I was recently asked for guidelines on exercises for someone with Interstitial Cystitis. I feel it extremely important that people stay as active as possible, even when their condition limits the amount of time and energy they can commit to an exercise program. Here are key points that I go over with my patients. If you suffer from IC, and are thinking of starting an exercise program, please discuss it with your doctor or physical therapist first.

Exercise and IC

  • Posture: This is absolutely key. Good posture increases blood and nutrient supply to the pelvic organs, and reduces stress on skeletal muscles, ligaments and joints. Be wary of sitting on hard surfaces (like work-out benches), many people have no problems with these, but for some, it can irritate symptoms
  • Aerobic Conditioning: This is always beneficial. Especially important with IC: REMAIN HYDRATED! Toxins build up in the tissues with exercise unless you flush them out. These toxins are bladder irritants, and need to be diluted. Avoid high impact activities that will jar the bladder and encourage tightening of the pelvic floor.
    Bicycling may irritate the pelvic floor, depending on the seat.
  • Core Stability: These exercises are especially beneficial, if not too strenuous, and attention is paid to the increase of inter abdominal pressure. Pilates is rarely a good idea for pelvic floor patients, unless they are in absolutely excellent condition with minimal symptoms.
    Ball activities are great. Sitting on the ball reduces tone in excessively tight PFM muscles, and increases tone in weak muscles.
  • Stretching: Very important, but pay close attention to postural alignment, and be gentle.
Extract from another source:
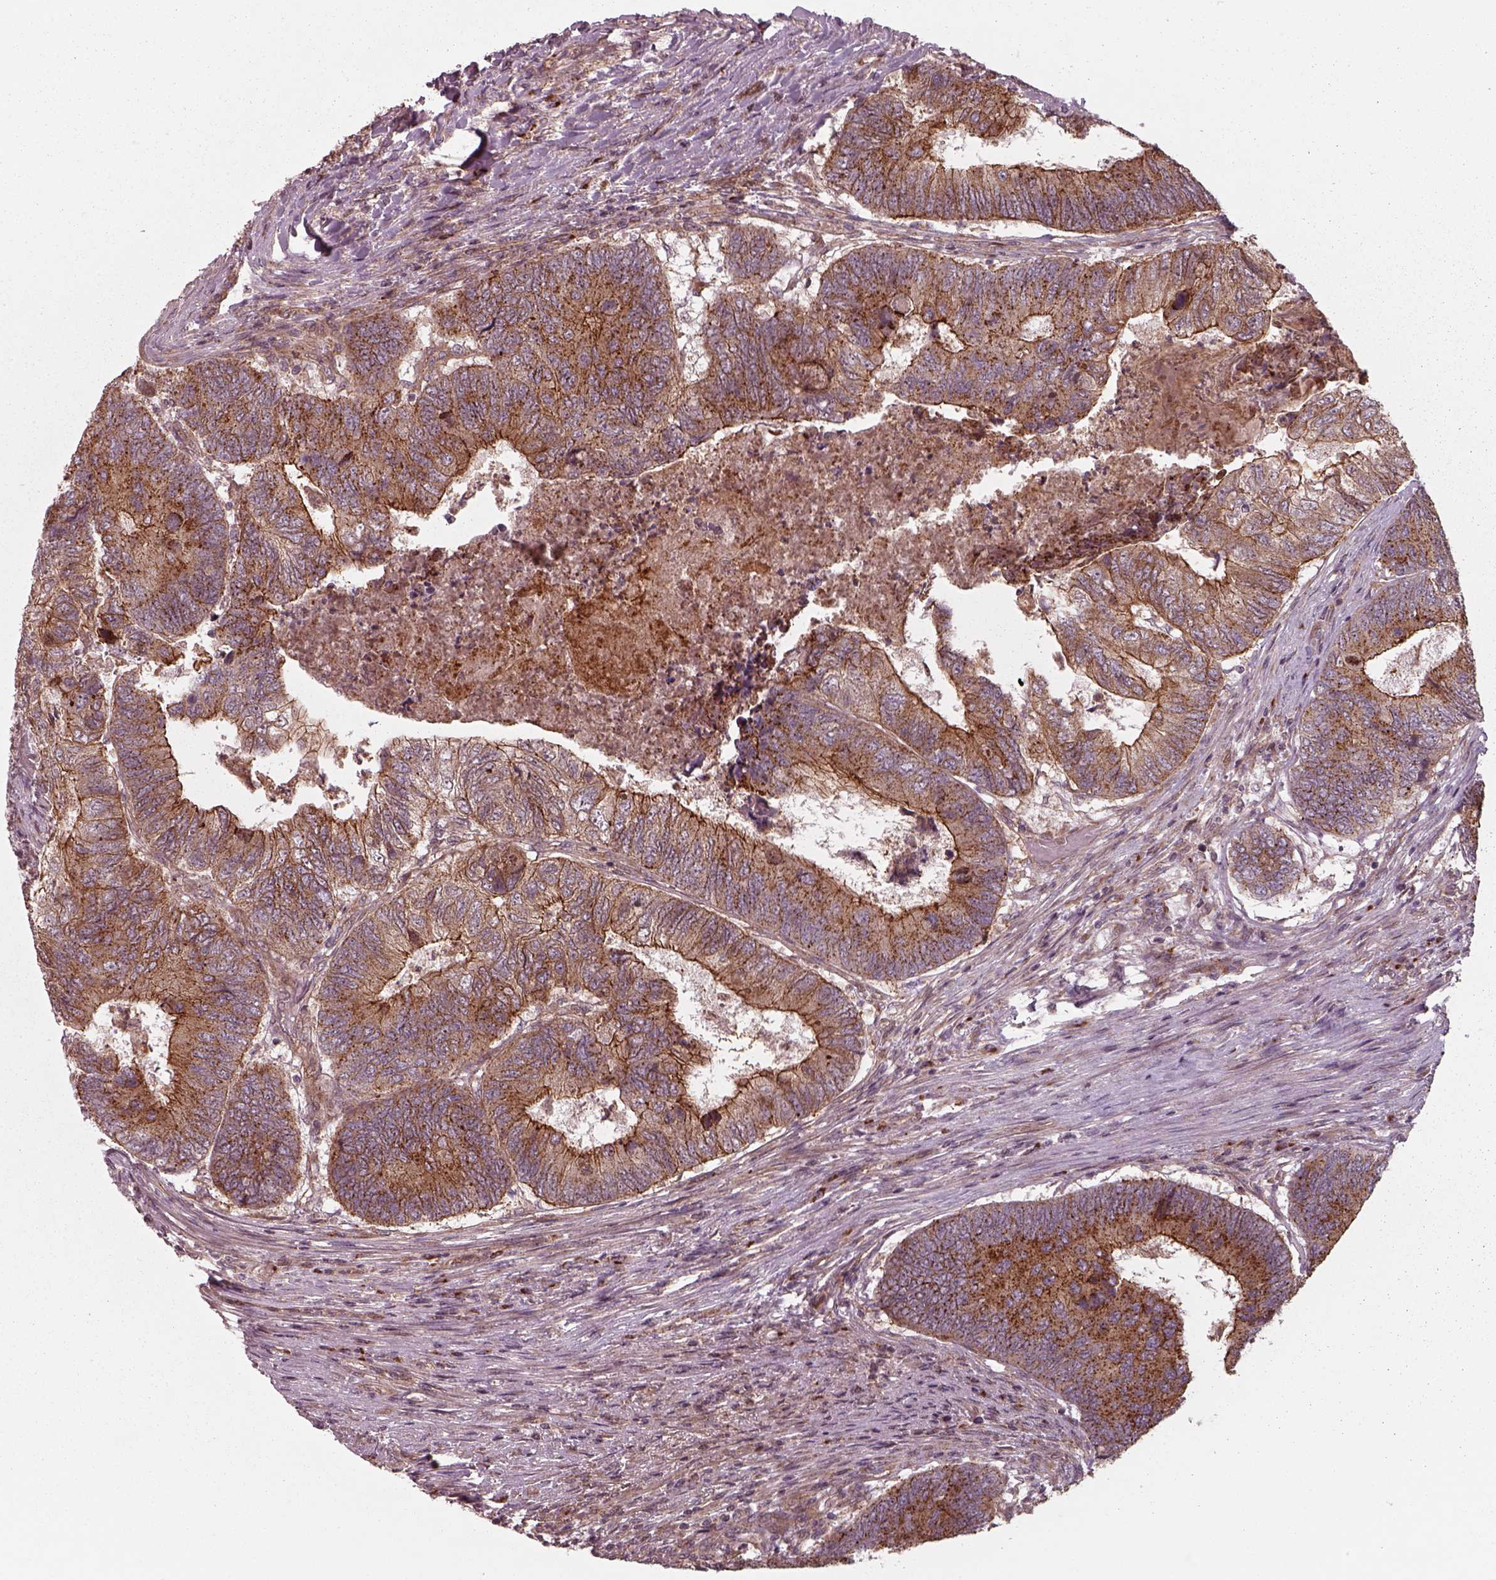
{"staining": {"intensity": "strong", "quantity": ">75%", "location": "cytoplasmic/membranous"}, "tissue": "colorectal cancer", "cell_type": "Tumor cells", "image_type": "cancer", "snomed": [{"axis": "morphology", "description": "Adenocarcinoma, NOS"}, {"axis": "topography", "description": "Colon"}], "caption": "There is high levels of strong cytoplasmic/membranous staining in tumor cells of colorectal cancer (adenocarcinoma), as demonstrated by immunohistochemical staining (brown color).", "gene": "CHMP3", "patient": {"sex": "female", "age": 67}}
Avoid Vigorous activity: (Stretching and strengthening), especially if it involves the muscles of the groin, abdominals, buttock, inner thigh or piriformis. Microtrauma to these muscles from over strenuous activity may cause trigger point or activation of latent trigger points that refer into the bladder or pelvic floor region. Don’t avoid working these areas, just be cautious.

Most IC patients know more about their bodies and their condition than any of the health professionals working with them. Listen to your body and pay attention to the signals. There may be increased symptoms if you overdo it at first, but keep working at it until you find a balance that allows you to improve your overall condition without irritating your IC.